13. In this connection, he would like to rely upon the order in the case of S.D. Kemexc Industires reported in 1995 (75) E.L.T. 377 (Tribunal) which shows that in this case the show cause notice was issued for one year even after receipt of information by the Department, hence extended period of limitation was not considered as applicable.

14. Learned DR stated that he would like to point out that the learned Collector has observed in his order that the required certificate from the Directorate of Industries had not been produced before him.

15. The letter addressed to the Superintendent on 16-2-1988 has apparently been failed much before the filing of the classification list and in the normal course, when they had claimed the benefit of Notification for SSI certificate they should have inclosed a copy thereof.

16. Further more, even this certificate is in respect of items other than those which are in question and, therefore, not relevant for our purpose.

17. It was also his submission that in case the appellants were aggrieved of the order of the Assistant Collector on the classification issue, it was open to them to have filed an appeal and not having done so they cannot at this stage make an issue thereof.
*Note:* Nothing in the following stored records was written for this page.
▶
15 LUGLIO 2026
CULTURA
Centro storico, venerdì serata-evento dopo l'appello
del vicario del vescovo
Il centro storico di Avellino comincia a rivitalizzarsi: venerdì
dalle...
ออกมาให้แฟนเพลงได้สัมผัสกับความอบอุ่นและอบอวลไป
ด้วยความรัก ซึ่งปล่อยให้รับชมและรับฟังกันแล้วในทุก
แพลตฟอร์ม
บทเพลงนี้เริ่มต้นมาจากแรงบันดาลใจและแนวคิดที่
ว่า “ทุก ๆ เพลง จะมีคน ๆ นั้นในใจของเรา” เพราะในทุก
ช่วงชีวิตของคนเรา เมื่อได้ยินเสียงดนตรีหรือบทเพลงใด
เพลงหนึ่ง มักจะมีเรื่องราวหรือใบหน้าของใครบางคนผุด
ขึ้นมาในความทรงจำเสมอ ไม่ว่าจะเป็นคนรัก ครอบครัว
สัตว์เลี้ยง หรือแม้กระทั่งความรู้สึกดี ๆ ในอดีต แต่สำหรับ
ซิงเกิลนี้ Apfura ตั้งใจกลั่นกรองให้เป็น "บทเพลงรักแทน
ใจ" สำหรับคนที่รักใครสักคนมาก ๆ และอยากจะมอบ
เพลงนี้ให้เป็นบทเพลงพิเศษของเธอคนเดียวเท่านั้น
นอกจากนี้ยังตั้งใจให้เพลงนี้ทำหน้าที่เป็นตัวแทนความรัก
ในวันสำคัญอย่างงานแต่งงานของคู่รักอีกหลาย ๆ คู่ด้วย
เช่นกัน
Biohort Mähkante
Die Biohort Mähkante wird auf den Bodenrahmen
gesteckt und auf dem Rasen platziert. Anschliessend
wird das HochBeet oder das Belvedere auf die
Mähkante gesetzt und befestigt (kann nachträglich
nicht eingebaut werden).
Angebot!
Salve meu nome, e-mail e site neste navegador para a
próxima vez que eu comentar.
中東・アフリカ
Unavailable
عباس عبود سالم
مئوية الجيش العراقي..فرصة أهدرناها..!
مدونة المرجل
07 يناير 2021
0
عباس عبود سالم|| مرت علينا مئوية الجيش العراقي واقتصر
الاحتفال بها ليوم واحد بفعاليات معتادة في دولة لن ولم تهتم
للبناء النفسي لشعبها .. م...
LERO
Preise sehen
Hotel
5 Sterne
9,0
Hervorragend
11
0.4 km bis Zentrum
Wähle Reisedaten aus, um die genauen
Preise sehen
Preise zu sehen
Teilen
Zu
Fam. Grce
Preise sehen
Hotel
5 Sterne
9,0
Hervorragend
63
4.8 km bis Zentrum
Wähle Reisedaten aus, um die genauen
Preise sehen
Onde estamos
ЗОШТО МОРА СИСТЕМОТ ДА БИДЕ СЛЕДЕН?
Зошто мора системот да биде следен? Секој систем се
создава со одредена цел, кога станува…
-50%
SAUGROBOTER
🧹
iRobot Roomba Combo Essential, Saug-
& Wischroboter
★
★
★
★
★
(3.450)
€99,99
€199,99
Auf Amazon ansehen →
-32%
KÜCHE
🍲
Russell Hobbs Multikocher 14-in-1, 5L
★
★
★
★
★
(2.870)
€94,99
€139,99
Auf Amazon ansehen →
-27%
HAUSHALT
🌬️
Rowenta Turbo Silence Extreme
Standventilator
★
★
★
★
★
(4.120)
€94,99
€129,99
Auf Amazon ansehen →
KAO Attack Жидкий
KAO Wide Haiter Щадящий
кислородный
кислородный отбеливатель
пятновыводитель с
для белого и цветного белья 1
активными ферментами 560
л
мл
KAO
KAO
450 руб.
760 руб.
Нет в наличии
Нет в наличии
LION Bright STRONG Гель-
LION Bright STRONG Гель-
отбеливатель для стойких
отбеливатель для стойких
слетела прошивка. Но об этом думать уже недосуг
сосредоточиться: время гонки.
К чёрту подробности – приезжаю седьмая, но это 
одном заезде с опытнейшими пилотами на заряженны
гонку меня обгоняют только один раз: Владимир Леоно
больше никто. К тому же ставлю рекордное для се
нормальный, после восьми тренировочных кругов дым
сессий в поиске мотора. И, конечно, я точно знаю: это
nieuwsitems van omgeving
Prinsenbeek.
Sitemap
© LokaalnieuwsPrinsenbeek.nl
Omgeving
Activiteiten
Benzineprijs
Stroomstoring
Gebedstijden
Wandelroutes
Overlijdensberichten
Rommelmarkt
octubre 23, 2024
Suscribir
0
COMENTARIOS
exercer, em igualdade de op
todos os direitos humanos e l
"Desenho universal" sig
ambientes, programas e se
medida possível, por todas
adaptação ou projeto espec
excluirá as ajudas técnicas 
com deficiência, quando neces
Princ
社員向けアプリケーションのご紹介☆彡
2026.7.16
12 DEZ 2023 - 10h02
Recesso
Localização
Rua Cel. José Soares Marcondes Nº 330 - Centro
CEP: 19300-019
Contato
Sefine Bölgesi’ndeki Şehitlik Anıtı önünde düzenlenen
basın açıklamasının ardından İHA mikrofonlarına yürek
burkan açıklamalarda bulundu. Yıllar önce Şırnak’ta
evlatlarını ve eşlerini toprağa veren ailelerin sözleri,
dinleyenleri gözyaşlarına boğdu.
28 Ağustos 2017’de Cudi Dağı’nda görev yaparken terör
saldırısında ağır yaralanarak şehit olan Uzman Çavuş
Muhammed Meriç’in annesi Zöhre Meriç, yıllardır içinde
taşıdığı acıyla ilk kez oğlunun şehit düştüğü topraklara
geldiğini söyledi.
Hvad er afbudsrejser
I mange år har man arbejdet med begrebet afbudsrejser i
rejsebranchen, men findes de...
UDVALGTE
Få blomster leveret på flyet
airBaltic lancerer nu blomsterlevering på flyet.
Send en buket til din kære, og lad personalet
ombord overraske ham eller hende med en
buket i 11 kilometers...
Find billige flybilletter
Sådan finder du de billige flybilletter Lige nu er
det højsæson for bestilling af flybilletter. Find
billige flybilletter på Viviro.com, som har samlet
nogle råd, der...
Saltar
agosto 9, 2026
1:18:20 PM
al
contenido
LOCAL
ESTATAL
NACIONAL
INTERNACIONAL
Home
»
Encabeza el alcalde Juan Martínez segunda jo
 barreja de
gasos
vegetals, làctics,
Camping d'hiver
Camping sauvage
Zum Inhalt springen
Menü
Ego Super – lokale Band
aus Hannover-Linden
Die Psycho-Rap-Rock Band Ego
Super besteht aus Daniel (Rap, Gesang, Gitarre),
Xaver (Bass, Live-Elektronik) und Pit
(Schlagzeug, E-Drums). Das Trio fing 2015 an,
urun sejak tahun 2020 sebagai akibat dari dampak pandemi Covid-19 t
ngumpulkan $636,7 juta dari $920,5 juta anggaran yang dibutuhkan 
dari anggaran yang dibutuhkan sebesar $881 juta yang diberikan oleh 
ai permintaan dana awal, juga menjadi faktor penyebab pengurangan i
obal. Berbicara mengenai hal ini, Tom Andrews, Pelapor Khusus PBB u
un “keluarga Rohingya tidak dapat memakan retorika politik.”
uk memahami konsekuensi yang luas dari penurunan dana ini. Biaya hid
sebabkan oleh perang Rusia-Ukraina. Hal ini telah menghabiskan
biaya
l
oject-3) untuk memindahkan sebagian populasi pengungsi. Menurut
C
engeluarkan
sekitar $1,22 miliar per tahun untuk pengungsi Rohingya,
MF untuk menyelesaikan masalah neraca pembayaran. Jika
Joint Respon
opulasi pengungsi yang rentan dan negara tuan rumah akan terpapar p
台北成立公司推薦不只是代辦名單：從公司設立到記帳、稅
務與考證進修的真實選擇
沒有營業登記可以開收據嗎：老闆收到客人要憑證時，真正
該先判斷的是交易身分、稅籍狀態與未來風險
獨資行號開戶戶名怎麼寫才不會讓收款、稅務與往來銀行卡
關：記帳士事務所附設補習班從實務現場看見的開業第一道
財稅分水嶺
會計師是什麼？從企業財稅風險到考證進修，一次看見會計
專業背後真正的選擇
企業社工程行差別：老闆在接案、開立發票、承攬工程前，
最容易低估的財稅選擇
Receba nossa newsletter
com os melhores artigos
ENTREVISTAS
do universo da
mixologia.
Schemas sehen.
18. It was also his submission that even the subsequent certificate produced by them dated 27-9-1995 which relates to a period subsequent to the period in question.

19. We have considered the above submissions. We observe that there is lot of force in the argument of the learned Counsel that the appellants had duly filed classification list claiming benefit of the exemption Notification No. 175/86 as early as September 1989 and SSI registration certificate had been submitted to the Superintendent even before filing the classification list. Thus they had cleared the goods only after filing the classification list pending approval of the Assistant Collector. In the circumstances, prima facie, it appears that they had supplied the required information to the Department and, therefore, it was open to the Department to make such enquiries or conduct such verification as may be required for the purpose of approving the classification list and if necessary issue show cause notice or demand notice in the normal period of limitation. Hence, prima facie the appellants appear to have a better case on time bar. The question as to whether the certificates produced were sufficient for the purpose is agruable and could be considered more appropriately during the course of hearing of the main appeal, as such certificates are issued under IDR Act and those provisions have also to be gone into.

20. Looking to the totality of facts and circumstances and noting the above aspects in particular, we waive the pre-deposit of the amount in question and stay its recovery during the pendency of the appeal.